▶ [EXERCISE REQUIREMENTS]
Reproduce the listing from its first line through the line containing "[v(30.69, 0) *", renaming "myFeature" to "buildPart" and leaving all else unchanged.

▶ [PROVIDED RECORDS]
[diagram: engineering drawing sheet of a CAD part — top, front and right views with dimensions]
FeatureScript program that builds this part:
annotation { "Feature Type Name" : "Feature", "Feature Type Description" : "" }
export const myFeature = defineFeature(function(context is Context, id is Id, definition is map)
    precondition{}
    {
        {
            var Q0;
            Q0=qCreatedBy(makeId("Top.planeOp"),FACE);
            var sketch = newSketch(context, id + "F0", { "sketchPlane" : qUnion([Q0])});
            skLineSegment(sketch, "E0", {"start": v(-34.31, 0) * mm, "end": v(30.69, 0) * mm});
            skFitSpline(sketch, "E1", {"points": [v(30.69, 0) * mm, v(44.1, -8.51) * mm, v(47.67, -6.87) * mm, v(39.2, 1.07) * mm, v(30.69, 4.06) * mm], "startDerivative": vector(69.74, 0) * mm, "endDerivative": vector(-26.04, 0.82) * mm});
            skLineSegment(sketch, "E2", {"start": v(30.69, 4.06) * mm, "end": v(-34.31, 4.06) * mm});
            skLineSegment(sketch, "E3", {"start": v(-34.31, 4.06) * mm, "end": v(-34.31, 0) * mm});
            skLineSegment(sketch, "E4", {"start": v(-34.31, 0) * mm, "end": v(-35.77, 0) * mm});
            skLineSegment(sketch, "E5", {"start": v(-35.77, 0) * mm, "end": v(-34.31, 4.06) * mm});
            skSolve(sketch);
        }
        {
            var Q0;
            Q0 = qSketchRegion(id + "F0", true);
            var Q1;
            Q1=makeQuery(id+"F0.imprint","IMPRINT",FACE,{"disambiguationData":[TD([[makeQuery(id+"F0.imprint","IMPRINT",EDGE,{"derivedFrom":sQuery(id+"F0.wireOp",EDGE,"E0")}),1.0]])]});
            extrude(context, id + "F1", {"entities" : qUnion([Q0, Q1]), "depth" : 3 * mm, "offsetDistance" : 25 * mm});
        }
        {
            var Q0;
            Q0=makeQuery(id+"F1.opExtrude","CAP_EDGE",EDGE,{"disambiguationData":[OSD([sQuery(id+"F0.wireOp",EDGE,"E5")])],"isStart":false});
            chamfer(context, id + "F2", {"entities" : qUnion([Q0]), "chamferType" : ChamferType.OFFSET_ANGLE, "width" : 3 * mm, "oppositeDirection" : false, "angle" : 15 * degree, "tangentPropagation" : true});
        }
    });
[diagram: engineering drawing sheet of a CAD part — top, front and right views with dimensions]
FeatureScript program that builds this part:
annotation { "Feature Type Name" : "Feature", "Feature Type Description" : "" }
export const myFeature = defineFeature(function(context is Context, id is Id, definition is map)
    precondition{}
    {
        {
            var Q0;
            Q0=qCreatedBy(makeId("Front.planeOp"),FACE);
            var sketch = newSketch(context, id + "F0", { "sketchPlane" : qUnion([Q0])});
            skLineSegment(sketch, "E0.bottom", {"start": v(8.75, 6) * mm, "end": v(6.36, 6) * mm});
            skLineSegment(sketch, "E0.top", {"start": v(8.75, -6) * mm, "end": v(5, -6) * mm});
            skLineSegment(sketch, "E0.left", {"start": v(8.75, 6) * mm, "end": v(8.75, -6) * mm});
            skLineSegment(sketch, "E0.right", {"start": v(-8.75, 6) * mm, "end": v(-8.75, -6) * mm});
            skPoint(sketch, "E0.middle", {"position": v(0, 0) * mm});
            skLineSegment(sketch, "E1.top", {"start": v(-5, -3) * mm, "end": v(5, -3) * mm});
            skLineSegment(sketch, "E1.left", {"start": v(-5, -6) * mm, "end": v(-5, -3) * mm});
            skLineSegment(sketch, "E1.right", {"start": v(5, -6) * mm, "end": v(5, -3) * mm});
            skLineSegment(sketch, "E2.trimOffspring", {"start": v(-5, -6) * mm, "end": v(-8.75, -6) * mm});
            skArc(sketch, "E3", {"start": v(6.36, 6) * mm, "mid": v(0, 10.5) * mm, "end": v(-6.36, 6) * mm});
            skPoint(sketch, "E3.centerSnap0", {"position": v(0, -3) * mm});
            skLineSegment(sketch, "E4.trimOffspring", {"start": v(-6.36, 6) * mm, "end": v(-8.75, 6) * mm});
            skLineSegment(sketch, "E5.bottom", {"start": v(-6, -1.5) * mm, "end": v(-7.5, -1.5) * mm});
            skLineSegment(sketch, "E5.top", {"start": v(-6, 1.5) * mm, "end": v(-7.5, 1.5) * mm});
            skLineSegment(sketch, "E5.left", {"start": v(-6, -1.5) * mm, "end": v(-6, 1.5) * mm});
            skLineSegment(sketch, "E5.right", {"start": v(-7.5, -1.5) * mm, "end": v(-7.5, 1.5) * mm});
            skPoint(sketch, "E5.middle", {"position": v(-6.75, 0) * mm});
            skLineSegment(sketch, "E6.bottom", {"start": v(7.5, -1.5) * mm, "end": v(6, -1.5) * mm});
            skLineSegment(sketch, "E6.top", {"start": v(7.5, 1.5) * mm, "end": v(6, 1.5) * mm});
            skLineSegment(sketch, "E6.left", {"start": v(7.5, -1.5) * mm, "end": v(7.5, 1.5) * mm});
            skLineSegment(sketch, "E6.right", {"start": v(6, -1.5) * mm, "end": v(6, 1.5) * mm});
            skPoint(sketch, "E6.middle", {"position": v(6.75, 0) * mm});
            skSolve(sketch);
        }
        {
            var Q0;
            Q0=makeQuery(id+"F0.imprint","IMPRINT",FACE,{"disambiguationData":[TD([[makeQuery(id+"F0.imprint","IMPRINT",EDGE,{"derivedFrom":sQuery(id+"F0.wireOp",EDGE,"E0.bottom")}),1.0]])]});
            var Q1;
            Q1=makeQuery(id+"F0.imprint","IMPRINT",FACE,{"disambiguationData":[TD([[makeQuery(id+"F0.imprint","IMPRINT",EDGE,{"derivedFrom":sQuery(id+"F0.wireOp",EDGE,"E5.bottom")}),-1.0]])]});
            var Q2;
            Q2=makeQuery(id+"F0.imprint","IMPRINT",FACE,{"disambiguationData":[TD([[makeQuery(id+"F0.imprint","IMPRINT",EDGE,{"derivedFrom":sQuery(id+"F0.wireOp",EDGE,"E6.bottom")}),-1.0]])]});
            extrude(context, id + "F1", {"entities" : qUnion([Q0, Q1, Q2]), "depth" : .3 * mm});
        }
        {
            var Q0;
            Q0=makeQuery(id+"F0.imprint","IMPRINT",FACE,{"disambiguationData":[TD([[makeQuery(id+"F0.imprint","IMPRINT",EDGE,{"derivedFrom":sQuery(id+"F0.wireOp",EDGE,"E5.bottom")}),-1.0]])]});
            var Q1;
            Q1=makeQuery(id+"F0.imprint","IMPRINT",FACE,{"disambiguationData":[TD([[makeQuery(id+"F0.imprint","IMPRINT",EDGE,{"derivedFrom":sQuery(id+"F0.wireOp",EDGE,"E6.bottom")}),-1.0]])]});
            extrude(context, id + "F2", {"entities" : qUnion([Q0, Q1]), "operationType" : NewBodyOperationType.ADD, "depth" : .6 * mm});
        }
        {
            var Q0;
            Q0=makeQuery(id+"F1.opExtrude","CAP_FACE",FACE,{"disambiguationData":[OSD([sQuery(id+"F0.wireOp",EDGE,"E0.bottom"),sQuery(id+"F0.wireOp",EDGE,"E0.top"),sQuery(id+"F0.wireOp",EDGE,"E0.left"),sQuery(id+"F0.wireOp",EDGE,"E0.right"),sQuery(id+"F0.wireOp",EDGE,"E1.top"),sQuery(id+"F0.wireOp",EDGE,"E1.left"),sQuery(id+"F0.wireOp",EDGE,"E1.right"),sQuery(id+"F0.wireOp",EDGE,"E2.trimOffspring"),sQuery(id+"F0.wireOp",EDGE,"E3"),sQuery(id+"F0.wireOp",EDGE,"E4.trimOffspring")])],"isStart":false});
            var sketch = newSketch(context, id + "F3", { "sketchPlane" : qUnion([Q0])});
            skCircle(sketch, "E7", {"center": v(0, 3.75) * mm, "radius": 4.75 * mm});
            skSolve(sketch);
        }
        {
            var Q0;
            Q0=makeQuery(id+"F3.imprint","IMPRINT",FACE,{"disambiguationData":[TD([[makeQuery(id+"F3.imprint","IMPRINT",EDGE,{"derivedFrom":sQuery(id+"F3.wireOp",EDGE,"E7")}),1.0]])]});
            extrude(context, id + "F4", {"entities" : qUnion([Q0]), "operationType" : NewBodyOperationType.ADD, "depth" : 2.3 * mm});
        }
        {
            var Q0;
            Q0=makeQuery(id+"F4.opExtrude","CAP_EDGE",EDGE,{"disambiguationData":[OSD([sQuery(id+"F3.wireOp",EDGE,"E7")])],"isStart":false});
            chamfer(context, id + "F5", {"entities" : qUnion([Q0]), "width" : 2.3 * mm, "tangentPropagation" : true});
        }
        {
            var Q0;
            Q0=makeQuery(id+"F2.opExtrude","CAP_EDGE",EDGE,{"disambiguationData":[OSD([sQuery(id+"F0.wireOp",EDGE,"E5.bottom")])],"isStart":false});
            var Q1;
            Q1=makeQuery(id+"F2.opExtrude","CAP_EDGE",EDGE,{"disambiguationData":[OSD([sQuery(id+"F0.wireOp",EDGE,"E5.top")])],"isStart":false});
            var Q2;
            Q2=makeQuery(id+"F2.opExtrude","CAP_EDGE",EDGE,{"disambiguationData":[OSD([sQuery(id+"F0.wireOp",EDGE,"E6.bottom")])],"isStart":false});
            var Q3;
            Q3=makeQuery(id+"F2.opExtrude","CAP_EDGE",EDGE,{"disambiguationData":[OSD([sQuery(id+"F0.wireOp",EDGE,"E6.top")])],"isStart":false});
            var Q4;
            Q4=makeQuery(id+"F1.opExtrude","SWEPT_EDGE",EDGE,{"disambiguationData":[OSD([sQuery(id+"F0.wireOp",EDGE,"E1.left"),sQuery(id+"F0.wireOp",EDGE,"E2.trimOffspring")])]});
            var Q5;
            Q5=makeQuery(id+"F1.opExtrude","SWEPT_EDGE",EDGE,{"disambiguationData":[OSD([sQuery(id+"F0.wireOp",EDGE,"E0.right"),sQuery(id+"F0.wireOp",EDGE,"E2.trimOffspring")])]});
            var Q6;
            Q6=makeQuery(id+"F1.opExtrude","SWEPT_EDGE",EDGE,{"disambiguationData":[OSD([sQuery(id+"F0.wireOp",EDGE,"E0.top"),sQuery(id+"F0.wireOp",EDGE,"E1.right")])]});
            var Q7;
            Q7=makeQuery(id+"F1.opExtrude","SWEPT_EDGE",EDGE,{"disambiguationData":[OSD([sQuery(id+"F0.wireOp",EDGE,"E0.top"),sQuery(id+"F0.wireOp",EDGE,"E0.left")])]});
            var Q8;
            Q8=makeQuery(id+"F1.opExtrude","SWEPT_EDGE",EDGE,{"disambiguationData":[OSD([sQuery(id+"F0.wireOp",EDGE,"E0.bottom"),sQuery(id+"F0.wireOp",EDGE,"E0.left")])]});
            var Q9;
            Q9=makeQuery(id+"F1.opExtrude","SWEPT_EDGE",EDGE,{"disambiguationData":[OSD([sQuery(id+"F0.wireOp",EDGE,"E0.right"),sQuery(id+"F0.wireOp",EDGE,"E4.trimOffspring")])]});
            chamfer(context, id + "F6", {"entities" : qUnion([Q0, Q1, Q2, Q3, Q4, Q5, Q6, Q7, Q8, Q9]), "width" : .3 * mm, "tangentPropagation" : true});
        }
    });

▶ [REPLY]
[diagram: engineering drawing sheet of a CAD part — top, front and right views with dimensions]
FeatureScript program that builds this part:
annotation { "Feature Type Name" : "Feature", "Feature Type Description" : "" }
export const buildPart = defineFeature(function(context is Context, id is Id, definition is map)
    precondition{}
    {
        {
            var Q0;
            Q0=qCreatedBy(makeId("Top.planeOp"),FACE);
            var sketch = newSketch(context, id + "F0", { "sketchPlane" : qUnion([Q0])});
            skLineSegment(sketch, "E0", {"start": v(-34.31, 0) * mm, "end": v(30.69, 0) * mm});
            skFitSpline(sketch, "E1", {"points": [v(30.69, 0) * mm, v(44.1, -8.51) * mm, v(47.67, -6.87) * mm, v(39.2, 1.07) * mm, v(30.69, 4.06) * mm], "startDerivative": vector(69.74, 0) * mm, "endDerivative": vector(-26.04, 0.82) * mm});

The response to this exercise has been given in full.